---------- Page text

Enable Trigger	Trigger defines how frequently a streaming query should be executed.
Processing Time	It will appear only when Enable Trigger checkbox is selected. Processing Time is the trigger time interval in minutes or seconds.
ADD CONFIGURATION	Enables to configure custom properties. Provide spark-mssql-connector configuration for JDBC Emitter. Provide the below configurations: sqlConnectorName - com.microsoft.sqlserver.jdbc.spark tableLock – false schemaCheckEnabled - false Note: If the above configuration is not provided then the emitter will use plain JDBC for writing data.
Schema Results: Map the values coming in pipeline with any table columns name.
Table Column Name	The columns from the selected table are populated here.
Mapping Value	Enter a mapping value to the corresponding column.
Database Data Type	The data type of the value, i.e., String, Int, Text and so on..
Ignore All	Use Ignore All or selected fields while pushing data to emitter.

Note: With the upgraded Spark3; complex data types like array, map, set, having empty values will be stored/read as null. Both inspection and execution of JDBC/CSV will contain NULL value in case of missing/empty values. In case of String, user can manually use expression evaluator to change null value into empty string same as Spark2 behavior.

Sample Gathr Expression Evaluator:

(_replaceMissingValues(<Col Name>, '', 'replaceNullAndEmpty', string))

Click on the NEXT button. Enter the notes in the space provided. Click DONE for saving the configuration.

Kafka

Kafka emitter stores data to Kafka cluster. Data format supported are JSON and DELIMITED.

Configuring Kafka Emitter for Spark Pipelines

To add a Kafka emitter into your pipeline, drag the Kafka emitter on the canvas and connect it to a Data Source or Processor. The configuration settings of the Kafka emitter are mentioned below.

Field	Description
Connection Name	All Kafka connections will be listed here.Select a connection for connecting to Kafka.
Topic Name Type	Topic Name Type could be either Static or Dynamic. Static: When you select Static, field “Topic Name” is pertained as a text box. Provide a unique topic name to emit data. Dynamic: With Dynamic, topic name will be populated with a drop down of the field names of incoming dataset. On selecting any of the field name, it will create topics based on the value of the selected field name in the topic name. (which means at runtime it will create topics dynamically using the selected field name values.)
Topic Name	Kafka topic name where you want to emit data. In case of Dynamic Topic Name Type, at runtime the Kafka Emitter will take the value of the selected field as a topic name for each incoming records.

--------------------

Required work -
1 - According to the emitter documentation, which data formats does the Kafka emitter support?
2 - Quote the emitter documentation between "Sample Gathr Expression" and "are mentioned below.", inclusive.
3 - Continue the emitter documentation from the point where it ends.

---------- Information provided

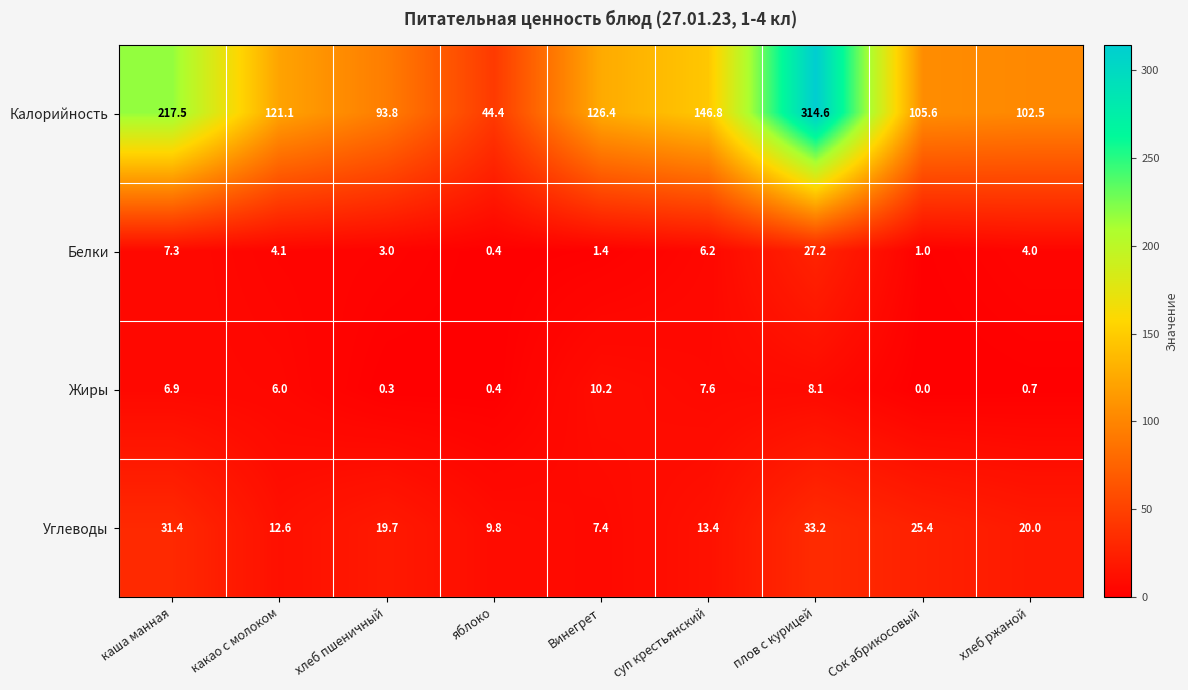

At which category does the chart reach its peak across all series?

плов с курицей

--------------------
---------- Information provided

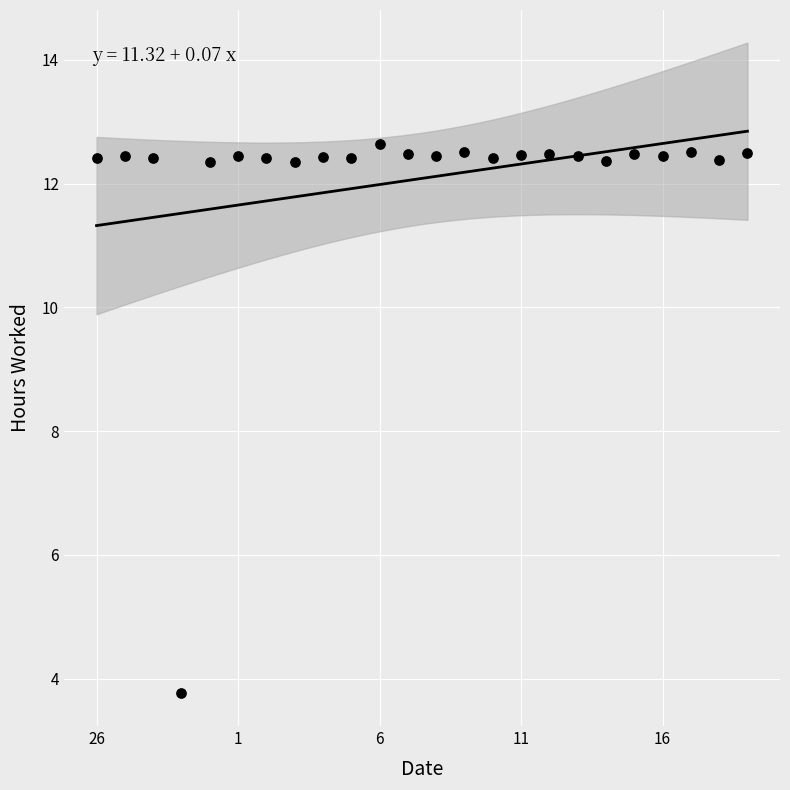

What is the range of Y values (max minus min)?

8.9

--------------------

Answers to this exercise -
1 - JSON and DELIMITED.

2 -
Sample Gathr Expression Evaluator:

(_replaceMissingValues(<Col Name>, '', 'replaceNullAndEmpty', string))

Click on the NEXT button. Enter the notes in the space provided. Click DONE for saving the configuration.

Kafka

Kafka emitter stores data to Kafka cluster. Data format supported are JSON and DELIMITED.

Configuring Kafka Emitter for Spark Pipelines

To add a Kafka emitter into your pipeline, drag the Kafka emitter on the canvas and connect it to a Data Source or Processor. The configuration settings of the Kafka emitter are mentioned below.

3 -
Partitions	Number of partitions to be created for a topic. Each partition is ordered, immutable sequence of messages that is continually appended to a commit log.
Replication Factor	For a topic with replication factor N, Kafka will tolerate up to N-1 failures without losing any messages committed to the log.
Producer Type	Specifies whether the messages are sent asynchronously or synchronously in a background thread. Valid values are async for asynchronous send and sync for synchronous send
Output Format	Data type format of the output message. Three types of output format are available: JSON Delimited AVRO
Avro Schema Source	Select the Source of Avro Schema: Input Text Schema: Manually enter the text schema in the field, Input Schema. Schema Registry: It allows you to enter a schema registry subject name for Avro schema, in the field, Subject Name. Auto Generate Schema: Schema generated is automatic based on the previous incoming dataset.
Output Fields	Message fields which will be a part of output data.
Message Key	The type of key you want to store in Kafka along with the data. It can be stored in the following four types: Field Value: The values of the fields present in dataset concatenated by "#". Field Value Hash: The hash value of the values of the fields present in dataset concatenated by "#" Static: The static value to be put as key in kafka along with data. UUID: UUID to be put as a key along with data in kafka.
Kafka Partitioner	Kafka uses the default partition mechanism to distribute the data. Key Based: kafka partitioning is done on the basis of keys. Custom: Enables to write custom partition class by implementing the com.Gathr.framework.api.spark.partitioner.SAXKafkaPartitioner interface. The partition method contains logic to calculate the destination partition and returns the target partition number.
Enable TTL	Select the checkbox to enable TTL(Time to Live) for records to persist for that time duration.
Checkpoint Directory	Location where the checkpoint data is stored.
Output Mode	Output mode to be used while writing the data to Streaming emitter. Select the output mode from the given three options: Append: Output Mode in which only the new rows in the streaming data will be written to the sink Complete Mode: Output Mode in which all the rows in the streaming data will be written to the sink every time there are some updates Update Mode: Output Mode in which only the rows that were updated in the streaming data will be written to the sink every time there are some updates.
Enable Trigger	Trigger defines how frequently a streaming query should be executed.
Processing Time	It will appear only when Enable Trigger checkbox is selected. Processing Time is the trigger time interval in minutes or seconds.

Kinesis

Kinesis emitter emits data to Amazon Kinesis stream. Supported data type formats of the output are Json and Delimited.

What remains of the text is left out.